• 22 Novembre 2024 3:11

Quotidiano di ispirazione cristiana e francescana

Commento di Fra Marcello Buscemi e Suor Cristiana Scandura

Lunedì della XVIII settimana del Tempo Ordinario

Letture: Nm 11,4-15; Sal 80; Mt 14,22-36

Riflessione biblica

“Gesù parlò loro dicendo: Coraggio, sono io, non abbiate paura!” (Mt 14,22-36). Parole di conforto e di incoraggiamento, che ci aiutano a superare le difficoltà della vita. Nei momenti bui, nelle tempeste della vita, sono balsamo al cuore. Indicano la presenza costante di Gesù: lui non è mai lontano da noi; e, anche quando sembra essere lontano, lui è lì dinanzi al Padre per intercedere per noi. Vicino al Padre, ma mai lontano da noi: egli è il nostro Paraclito presso il Padre (1Gv 2,1). Ciò è possibile solo se riconosciamo Gesù, con la mente e con il cuore, quale Figlio di Dio, inviato a noi per la nostra salvezza. I dubbi e le incertezze non mancheranno mai, sono quel “mare agitato”, che ci riempie di paura; e perdiamo il senso profondo della fede, al punto da considerare Gesù come un “fantasma”. L’unica nostra sicurezza è affidarci al Signore e con Pietro gridare a Gesù: “Signore, salvaci!”. Nei momenti difficili della vita, quando la tensione interiore preme sulla nostra mente e sul nostro cuore, facendoci perdere l’orientamento, il coraggio e il senso della vita, è proprio il momento di imitare Gesù: “Congedata la folla, salì sul monte, in disparte, a pregare. Venuta la sera, egli se ne stava lassù, da solo” (Mt 14,23). Sia ferma la fede e orante, altrimenti si finisce come Pietro: il vento delle tempeste aumenta e cominceremo ad affondare in un mare di dubbi. Niente titubanze, e sentiremo la voce di Gesù: “Sono io!”, colui che tutto può e ci dà la forza di continuare a vivere: “Ti basta la mia grazia; la forza si manifesta pienamente nella debolezza” (1Cor 12,9). Guardiamo Gesù crocifisso e la nostra fede troverà sicurezza e audacia: “Dove trovano sicurezza e riposo i deboli se non nelle ferite del Salvatore? Io vi abito tanto più sicuro, quanto più egli è potente nel salvarmi. Il mondo freme, il corpo preme, il diavolo mi tende insidie, ma io non cado perché sono fondato su salda roccia” (S. Bernardo). Gesù è la nostra roccia (1Cor 10,4), il saldo fondamento del nostro vivere da credenti (1Cor 3,11).

Lettura esistenziale

“Signore, salvami!” (Mt 14, 30).
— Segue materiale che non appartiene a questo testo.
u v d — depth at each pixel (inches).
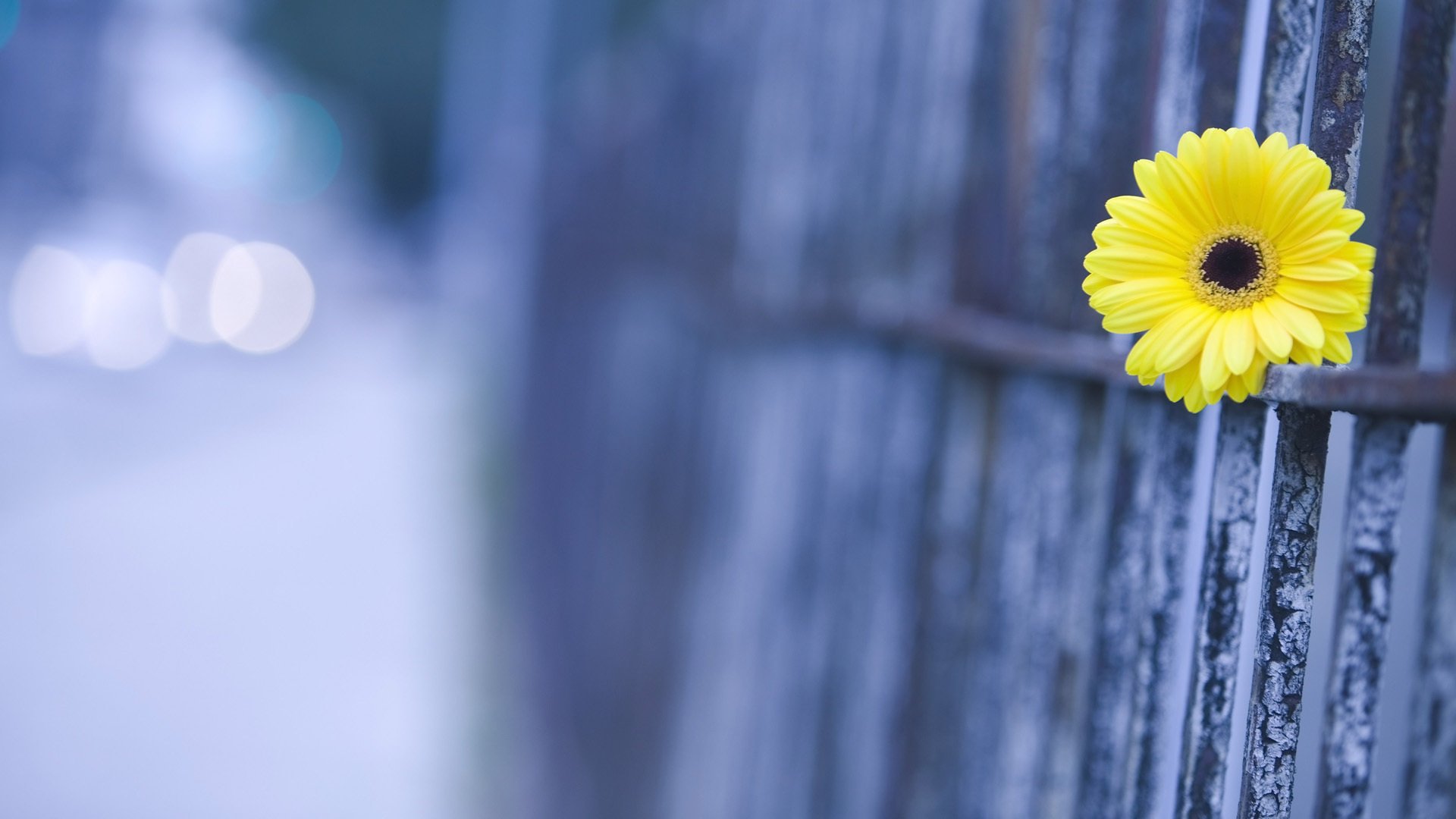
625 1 202.8
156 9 952.9
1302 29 29.7
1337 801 28.1
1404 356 27.8
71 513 271.0
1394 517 27.3
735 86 107.5
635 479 137.3
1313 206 26.3
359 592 234.8
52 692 176.9
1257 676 28.8
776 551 83.4
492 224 682.8
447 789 155.6
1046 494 45.7
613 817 125.5
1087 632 43.9
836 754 67.4
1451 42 27.7
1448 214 83.0
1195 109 33.2
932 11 60.8
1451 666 26.1
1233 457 30.6
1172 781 37.3
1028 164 47.2
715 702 95.0
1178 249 27.9
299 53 1322.6
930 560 55.6
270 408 442.6
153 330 474.6
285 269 629.0
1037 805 45.7
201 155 1011.9
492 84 709.3
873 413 65.2
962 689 53.1
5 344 423.8
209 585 232.5
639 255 153.4
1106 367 38.0
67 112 847.7
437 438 404.2
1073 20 44.9
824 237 78.6
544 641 186.2
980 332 49.0
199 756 161.0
Spesso sento dire a tanti cristiani: “Non so pregare”. Ma è la vita stessa che ci insegna a pregare: le situazioni, i bisogni, le necessità, le paure, le tentazioni, le tribolazioni, le gioie. Talvolta si ha una concezione errata della preghiera, come se per rivolgerci a Dio dovessimo indossare altre vesti rispetto a quelle che abbiamo e dimostrarci ineccepibili nel linguaggio, poi però succede che il cuore e la mente siano altrove, cioè assorbiti dai problemi che viviamo. È bene invece agire esattamente al contrario, partire cioè dalla storia e farne una preghiera, con verità e sincerità. Non si è mai visto un innamorato che, per rivolgere parole d’amore alla sua amata, le si presenti con il libro in mano ove attingere le frasi da pronunciare. Non sarebbe credibile. Lo stesso è con Dio. Qui Pietro ha paura di affondare e, dal profondo del cuore, grida a Gesù: “Signore, salvami” e viene subito esaudito. Nell’Antico Testamento leggiamo pure di Mosè che per chiedere la guarigione della sorella Maria, colpita dalla lebbra, non si rivolge a Dio con interminabili preghiere, ma semplicemente gli dice: “Guariscila, Signore!” e il Signore lo ascolta e subito le rende la salute. Davide poi è un esempio molto bello di questo rapporto schietto, semplice e confidenziale con il Signore. Se ha paura che i nemici gli tolgano la vita: chiede aiuto a Dio nella preghiera. Se ha peccato: riconosce il suo peccato e prega per ottenere il perdono da Dio. Se sperimenta una vittoria: loda il Signore consapevole di averla ottenuta per Sua grazia. Di Francesco d’Assisi si dice che era non un uomo che prega, quanto egli stesso tutto trasformato in preghiera vivente, talmente la preghiera gli era divenuta abituale (FF 682). Possa la preghiera fluire anche in noi, semplice e spontanea, come il respiro o il battito del nostro cuore.